**PROBLEM TO WORK ON**
Below are some records: retype them all exactly, but not the pictures.

Source texts of formatted documents
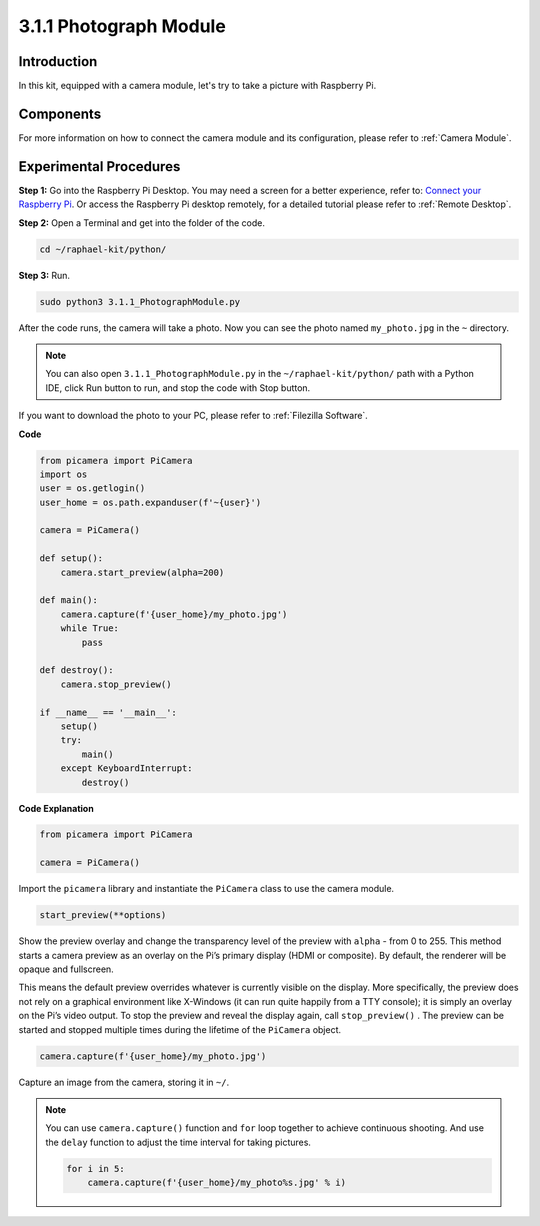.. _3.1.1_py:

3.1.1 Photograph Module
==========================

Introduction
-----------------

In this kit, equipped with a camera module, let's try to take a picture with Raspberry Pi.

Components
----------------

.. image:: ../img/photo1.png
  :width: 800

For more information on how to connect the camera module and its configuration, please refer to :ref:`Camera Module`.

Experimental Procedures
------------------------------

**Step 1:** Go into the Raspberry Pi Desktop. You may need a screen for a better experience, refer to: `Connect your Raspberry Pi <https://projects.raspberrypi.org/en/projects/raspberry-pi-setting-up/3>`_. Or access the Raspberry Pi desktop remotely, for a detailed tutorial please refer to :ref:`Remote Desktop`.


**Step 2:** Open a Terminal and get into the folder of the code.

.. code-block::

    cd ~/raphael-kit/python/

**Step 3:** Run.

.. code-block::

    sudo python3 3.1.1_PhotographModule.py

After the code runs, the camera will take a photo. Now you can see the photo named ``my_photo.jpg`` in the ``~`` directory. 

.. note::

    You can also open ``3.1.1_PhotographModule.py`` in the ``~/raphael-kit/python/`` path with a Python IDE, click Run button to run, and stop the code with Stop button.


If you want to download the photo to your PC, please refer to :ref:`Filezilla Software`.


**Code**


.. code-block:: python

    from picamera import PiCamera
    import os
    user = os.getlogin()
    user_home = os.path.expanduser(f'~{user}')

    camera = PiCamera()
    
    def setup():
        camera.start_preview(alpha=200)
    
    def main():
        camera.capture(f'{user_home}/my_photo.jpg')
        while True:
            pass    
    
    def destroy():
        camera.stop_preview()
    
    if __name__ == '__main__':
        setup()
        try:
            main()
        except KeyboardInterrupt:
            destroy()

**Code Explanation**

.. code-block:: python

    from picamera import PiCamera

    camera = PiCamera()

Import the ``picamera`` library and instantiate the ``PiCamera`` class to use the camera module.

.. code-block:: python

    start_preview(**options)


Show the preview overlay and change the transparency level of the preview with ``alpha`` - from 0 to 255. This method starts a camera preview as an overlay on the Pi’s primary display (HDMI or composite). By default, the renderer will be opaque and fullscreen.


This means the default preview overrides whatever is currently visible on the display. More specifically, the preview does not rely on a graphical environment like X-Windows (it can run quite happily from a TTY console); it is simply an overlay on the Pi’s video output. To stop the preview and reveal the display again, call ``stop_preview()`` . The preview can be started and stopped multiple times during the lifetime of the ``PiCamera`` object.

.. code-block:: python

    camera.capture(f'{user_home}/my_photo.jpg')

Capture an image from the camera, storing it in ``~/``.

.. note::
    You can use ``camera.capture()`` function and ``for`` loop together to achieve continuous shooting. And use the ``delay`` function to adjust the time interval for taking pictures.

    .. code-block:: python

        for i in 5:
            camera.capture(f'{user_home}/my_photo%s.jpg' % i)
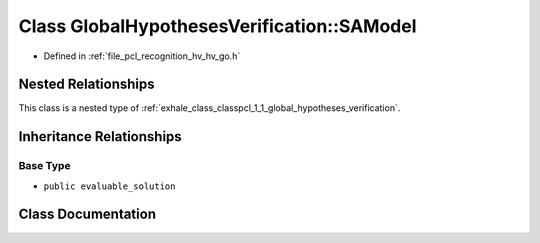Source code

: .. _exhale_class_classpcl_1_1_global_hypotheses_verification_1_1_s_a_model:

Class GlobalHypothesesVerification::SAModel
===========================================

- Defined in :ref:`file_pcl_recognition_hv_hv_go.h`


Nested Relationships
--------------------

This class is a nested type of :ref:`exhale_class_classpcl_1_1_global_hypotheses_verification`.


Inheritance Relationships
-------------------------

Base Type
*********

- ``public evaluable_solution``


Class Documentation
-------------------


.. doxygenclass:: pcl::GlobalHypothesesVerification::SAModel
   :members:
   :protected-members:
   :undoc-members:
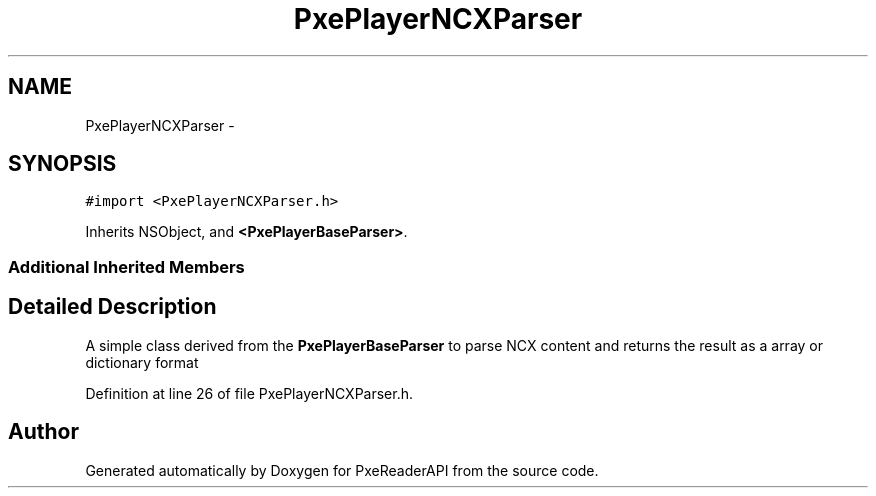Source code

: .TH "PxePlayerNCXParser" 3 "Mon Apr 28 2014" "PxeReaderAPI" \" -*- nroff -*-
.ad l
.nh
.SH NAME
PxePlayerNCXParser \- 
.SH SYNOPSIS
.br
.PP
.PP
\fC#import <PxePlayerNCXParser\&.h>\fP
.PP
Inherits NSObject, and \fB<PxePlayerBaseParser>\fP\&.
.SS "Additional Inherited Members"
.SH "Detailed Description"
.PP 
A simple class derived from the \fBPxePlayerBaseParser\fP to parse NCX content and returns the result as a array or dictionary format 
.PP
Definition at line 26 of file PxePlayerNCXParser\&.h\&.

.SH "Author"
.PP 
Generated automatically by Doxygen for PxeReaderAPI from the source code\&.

**ANSWER TO THE PROBLEM**
.. _3.1.1_py:

3.1.1 Photograph Module
==========================

Introduction
-----------------

In this kit, equipped with a camera module, let's try to take a picture with Raspberry Pi.

Components
----------------

.. image:: ../img/photo1.png
  :width: 800

For more information on how to connect the camera module and its configuration, please refer to :ref:`Camera Module`.

Experimental Procedures
------------------------------

**Step 1:** Go into the Raspberry Pi Desktop. You may need a screen for a better experience, refer to: `Connect your Raspberry Pi <https://projects.raspberrypi.org/en/projects/raspberry-pi-setting-up/3>`_. Or access the Raspberry Pi desktop remotely, for a detailed tutorial please refer to :ref:`Remote Desktop`.


**Step 2:** Open a Terminal and get into the folder of the code.

.. code-block::

    cd ~/raphael-kit/python/

**Step 3:** Run.

.. code-block::

    sudo python3 3.1.1_PhotographModule.py

After the code runs, the camera will take a photo. Now you can see the photo named ``my_photo.jpg`` in the ``~`` directory. 

.. note::

    You can also open ``3.1.1_PhotographModule.py`` in the ``~/raphael-kit/python/`` path with a Python IDE, click Run button to run, and stop the code with Stop button.


If you want to download the photo to your PC, please refer to :ref:`Filezilla Software`.


**Code**


.. code-block:: python

    from picamera import PiCamera
    import os
    user = os.getlogin()
    user_home = os.path.expanduser(f'~{user}')

    camera = PiCamera()
    
    def setup():
        camera.start_preview(alpha=200)
    
    def main():
        camera.capture(f'{user_home}/my_photo.jpg')
        while True:
            pass    
    
    def destroy():
        camera.stop_preview()
    
    if __name__ == '__main__':
        setup()
        try:
            main()
        except KeyboardInterrupt:
            destroy()

**Code Explanation**

.. code-block:: python

    from picamera import PiCamera

    camera = PiCamera()

Import the ``picamera`` library and instantiate the ``PiCamera`` class to use the camera module.

.. code-block:: python

    start_preview(**options)


Show the preview overlay and change the transparency level of the preview with ``alpha`` - from 0 to 255. This method starts a camera preview as an overlay on the Pi’s primary display (HDMI or composite). By default, the renderer will be opaque and fullscreen.


This means the default preview overrides whatever is currently visible on the display. More specifically, the preview does not rely on a graphical environment like X-Windows (it can run quite happily from a TTY console); it is simply an overlay on the Pi’s video output. To stop the preview and reveal the display again, call ``stop_preview()`` . The preview can be started and stopped multiple times during the lifetime of the ``PiCamera`` object.

.. code-block:: python

    camera.capture(f'{user_home}/my_photo.jpg')

Capture an image from the camera, storing it in ``~/``.

.. note::
    You can use ``camera.capture()`` function and ``for`` loop together to achieve continuous shooting. And use the ``delay`` function to adjust the time interval for taking pictures.

    .. code-block:: python

        for i in 5:
            camera.capture(f'{user_home}/my_photo%s.jpg' % i)
Source code

: .. _exhale_class_classpcl_1_1_global_hypotheses_verification_1_1_s_a_model:

Class GlobalHypothesesVerification::SAModel
===========================================

- Defined in :ref:`file_pcl_recognition_hv_hv_go.h`


Nested Relationships
--------------------

This class is a nested type of :ref:`exhale_class_classpcl_1_1_global_hypotheses_verification`.


Inheritance Relationships
-------------------------

Base Type
*********

- ``public evaluable_solution``


Class Documentation
-------------------


.. doxygenclass:: pcl::GlobalHypothesesVerification::SAModel
   :members:
   :protected-members:
   :undoc-members:
Source code

: .TH "PxePlayerNCXParser" 3 "Mon Apr 28 2014" "PxeReaderAPI" \" -*- nroff -*-
.ad l
.nh
.SH NAME
PxePlayerNCXParser \- 
.SH SYNOPSIS
.br
.PP
.PP
\fC#import <PxePlayerNCXParser\&.h>\fP
.PP
Inherits NSObject, and \fB<PxePlayerBaseParser>\fP\&.
.SS "Additional Inherited Members"
.SH "Detailed Description"
.PP 
A simple class derived from the \fBPxePlayerBaseParser\fP to parse NCX content and returns the result as a array or dictionary format 
.PP
Definition at line 26 of file PxePlayerNCXParser\&.h\&.

.SH "Author"
.PP 
Generated automatically by Doxygen for PxeReaderAPI from the source code\&.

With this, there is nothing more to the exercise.